Induction of differentiation of HL-60 human myeloid cells profoundly affected expression of calreticulin, a Ca²⁺-binding endoplasmic reticulum chaperone. Induction with Me₂SO or retinoic acid reduced levels of calreticulin protein by ∼60% within 4 days. Pulse-chase studies indicated that labeled calreticulin decayed at similar rates in differentiated and undifferentiated cells (t_1/2 ∼4.6 days), but the biosynthetic rate was lt;10% of control after 4 days. Differentiation also induced a rapid decline in calreticulin mRNA levels (90% reduction after 1 day) without a decrease in transcript stability (t_1/2 ∼5 h).

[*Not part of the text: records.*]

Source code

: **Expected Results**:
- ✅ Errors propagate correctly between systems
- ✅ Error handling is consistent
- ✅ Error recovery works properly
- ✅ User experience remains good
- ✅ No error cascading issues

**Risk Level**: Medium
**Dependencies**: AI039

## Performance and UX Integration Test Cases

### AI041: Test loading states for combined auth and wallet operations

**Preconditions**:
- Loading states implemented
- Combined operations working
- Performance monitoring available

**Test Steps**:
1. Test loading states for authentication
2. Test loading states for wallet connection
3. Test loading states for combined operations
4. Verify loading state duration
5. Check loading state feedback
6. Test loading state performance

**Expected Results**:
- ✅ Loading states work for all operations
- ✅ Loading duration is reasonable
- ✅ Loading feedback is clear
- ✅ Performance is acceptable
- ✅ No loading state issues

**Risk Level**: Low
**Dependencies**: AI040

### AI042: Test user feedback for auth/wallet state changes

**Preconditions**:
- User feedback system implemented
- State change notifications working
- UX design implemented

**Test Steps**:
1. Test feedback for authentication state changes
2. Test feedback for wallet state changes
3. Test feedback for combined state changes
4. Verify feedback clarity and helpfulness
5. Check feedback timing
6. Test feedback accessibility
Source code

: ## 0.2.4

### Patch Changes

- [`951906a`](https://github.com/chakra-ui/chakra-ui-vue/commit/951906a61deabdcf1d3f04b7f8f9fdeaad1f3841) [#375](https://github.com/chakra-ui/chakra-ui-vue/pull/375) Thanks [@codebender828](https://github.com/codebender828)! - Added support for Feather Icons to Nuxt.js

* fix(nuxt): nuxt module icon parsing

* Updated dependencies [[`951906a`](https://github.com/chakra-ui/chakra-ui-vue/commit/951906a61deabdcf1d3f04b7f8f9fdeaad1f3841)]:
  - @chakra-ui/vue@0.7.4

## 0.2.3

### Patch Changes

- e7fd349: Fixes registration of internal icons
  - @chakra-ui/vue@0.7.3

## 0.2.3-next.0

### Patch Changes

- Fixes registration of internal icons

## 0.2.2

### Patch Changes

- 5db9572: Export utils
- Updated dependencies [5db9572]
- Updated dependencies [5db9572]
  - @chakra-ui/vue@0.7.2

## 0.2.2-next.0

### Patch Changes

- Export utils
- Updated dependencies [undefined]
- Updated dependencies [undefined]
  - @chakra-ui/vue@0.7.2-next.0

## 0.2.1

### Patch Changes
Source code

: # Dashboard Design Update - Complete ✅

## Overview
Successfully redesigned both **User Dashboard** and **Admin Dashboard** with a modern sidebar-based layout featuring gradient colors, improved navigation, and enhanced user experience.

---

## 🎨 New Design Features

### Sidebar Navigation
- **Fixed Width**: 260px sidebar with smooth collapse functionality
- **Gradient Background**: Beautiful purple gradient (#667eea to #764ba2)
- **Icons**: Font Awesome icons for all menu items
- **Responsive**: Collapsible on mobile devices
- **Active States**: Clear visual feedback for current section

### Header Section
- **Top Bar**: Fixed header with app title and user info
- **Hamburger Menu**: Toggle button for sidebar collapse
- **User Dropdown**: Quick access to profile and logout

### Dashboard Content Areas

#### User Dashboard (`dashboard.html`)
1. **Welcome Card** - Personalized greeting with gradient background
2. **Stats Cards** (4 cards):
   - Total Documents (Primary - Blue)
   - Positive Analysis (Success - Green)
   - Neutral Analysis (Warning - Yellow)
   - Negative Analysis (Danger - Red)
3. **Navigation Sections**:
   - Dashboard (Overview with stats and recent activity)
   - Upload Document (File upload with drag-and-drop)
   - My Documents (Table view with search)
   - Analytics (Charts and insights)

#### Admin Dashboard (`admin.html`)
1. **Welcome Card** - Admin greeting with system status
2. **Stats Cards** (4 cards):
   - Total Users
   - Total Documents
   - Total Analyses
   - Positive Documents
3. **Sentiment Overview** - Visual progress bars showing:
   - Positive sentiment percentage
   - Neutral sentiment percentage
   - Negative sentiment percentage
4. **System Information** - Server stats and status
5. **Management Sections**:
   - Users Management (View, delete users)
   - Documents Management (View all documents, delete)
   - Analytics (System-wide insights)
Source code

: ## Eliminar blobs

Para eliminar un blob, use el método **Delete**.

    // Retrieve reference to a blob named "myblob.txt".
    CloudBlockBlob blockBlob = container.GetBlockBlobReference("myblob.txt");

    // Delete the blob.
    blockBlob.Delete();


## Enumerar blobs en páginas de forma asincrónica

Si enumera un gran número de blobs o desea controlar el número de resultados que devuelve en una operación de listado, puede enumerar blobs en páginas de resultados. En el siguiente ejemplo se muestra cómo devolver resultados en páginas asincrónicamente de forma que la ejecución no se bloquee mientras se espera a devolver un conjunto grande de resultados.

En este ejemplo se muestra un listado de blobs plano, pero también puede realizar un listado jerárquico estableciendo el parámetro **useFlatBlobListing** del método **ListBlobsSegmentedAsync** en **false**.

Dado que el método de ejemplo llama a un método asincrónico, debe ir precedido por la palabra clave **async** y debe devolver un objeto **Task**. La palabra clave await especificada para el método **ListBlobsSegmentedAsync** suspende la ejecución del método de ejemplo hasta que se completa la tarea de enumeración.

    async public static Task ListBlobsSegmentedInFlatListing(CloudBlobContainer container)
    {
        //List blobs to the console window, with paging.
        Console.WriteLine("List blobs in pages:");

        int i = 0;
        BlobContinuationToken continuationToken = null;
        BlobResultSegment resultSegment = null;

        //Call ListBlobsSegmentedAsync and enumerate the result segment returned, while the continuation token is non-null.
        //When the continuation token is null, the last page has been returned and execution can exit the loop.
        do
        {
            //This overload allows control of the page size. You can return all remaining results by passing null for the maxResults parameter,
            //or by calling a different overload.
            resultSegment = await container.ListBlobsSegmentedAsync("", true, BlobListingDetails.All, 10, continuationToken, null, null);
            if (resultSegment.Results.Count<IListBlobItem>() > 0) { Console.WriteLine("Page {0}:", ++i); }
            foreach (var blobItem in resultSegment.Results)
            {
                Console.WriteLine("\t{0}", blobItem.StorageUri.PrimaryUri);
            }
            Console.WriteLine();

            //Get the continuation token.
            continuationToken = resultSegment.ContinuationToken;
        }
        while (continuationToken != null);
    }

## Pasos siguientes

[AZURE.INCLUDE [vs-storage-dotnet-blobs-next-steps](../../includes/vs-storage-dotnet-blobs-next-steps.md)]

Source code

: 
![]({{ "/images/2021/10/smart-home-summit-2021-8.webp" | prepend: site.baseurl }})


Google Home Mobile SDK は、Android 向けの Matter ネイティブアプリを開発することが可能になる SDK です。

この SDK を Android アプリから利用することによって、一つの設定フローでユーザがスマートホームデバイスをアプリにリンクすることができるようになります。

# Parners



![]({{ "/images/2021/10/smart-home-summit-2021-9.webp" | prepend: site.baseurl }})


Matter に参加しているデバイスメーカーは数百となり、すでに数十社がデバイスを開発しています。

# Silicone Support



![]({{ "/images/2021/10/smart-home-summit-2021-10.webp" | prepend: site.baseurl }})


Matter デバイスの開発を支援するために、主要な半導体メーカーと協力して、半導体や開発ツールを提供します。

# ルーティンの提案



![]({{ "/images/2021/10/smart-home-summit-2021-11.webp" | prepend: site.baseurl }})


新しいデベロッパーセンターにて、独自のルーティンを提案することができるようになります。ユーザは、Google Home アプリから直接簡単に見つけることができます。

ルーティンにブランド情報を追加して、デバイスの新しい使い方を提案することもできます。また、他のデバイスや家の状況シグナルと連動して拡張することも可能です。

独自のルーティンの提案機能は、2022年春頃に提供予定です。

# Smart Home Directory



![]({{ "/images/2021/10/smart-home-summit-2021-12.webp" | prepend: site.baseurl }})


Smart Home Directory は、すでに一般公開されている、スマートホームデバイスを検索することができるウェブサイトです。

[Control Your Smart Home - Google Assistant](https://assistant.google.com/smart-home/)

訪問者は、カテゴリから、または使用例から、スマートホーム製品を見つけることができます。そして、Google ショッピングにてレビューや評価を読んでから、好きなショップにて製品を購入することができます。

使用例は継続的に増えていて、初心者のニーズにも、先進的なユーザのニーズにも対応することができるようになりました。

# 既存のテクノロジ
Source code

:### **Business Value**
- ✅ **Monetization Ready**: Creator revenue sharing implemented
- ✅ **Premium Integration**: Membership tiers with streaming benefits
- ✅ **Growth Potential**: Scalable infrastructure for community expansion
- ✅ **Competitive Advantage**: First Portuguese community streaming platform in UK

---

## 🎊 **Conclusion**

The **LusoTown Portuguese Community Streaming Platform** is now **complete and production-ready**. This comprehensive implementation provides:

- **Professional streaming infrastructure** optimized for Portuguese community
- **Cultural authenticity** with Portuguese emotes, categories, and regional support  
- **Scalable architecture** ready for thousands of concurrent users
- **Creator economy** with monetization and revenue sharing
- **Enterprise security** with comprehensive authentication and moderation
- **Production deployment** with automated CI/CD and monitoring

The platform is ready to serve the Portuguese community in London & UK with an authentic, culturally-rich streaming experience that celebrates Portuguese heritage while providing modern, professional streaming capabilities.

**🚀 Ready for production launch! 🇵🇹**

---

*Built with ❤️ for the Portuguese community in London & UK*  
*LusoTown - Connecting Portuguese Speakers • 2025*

Nuclear run-on analysis demonstrated rapid downregulation of gene transcription (21% of control at 2 h). Differentiation also greatly reduced the Ca²⁺ content of the cells (25% of control), although residual Ca²⁺ pools remained sensitive to thapsigargin, ionomycin, and inositol trisphosphate. Progressive decreases were also observed in levels of calnexin and ERp57, whereas BiP/ GRP78 and protein disulfide isomerase were only modestly affected. Ultrastructural studies showed a substantial reduction in endoplasmic reticulum content of the cells. Thus, terminal differentiation of myeloid cells was associated with decreased endoplasmic reticulum content, selective reductions in molecular chaperones, and diminished intracellular Ca²⁺ stores, perhaps reflecting an endoplasmic reticulum remodeling program as a prominent feature of granulocytic differentiation.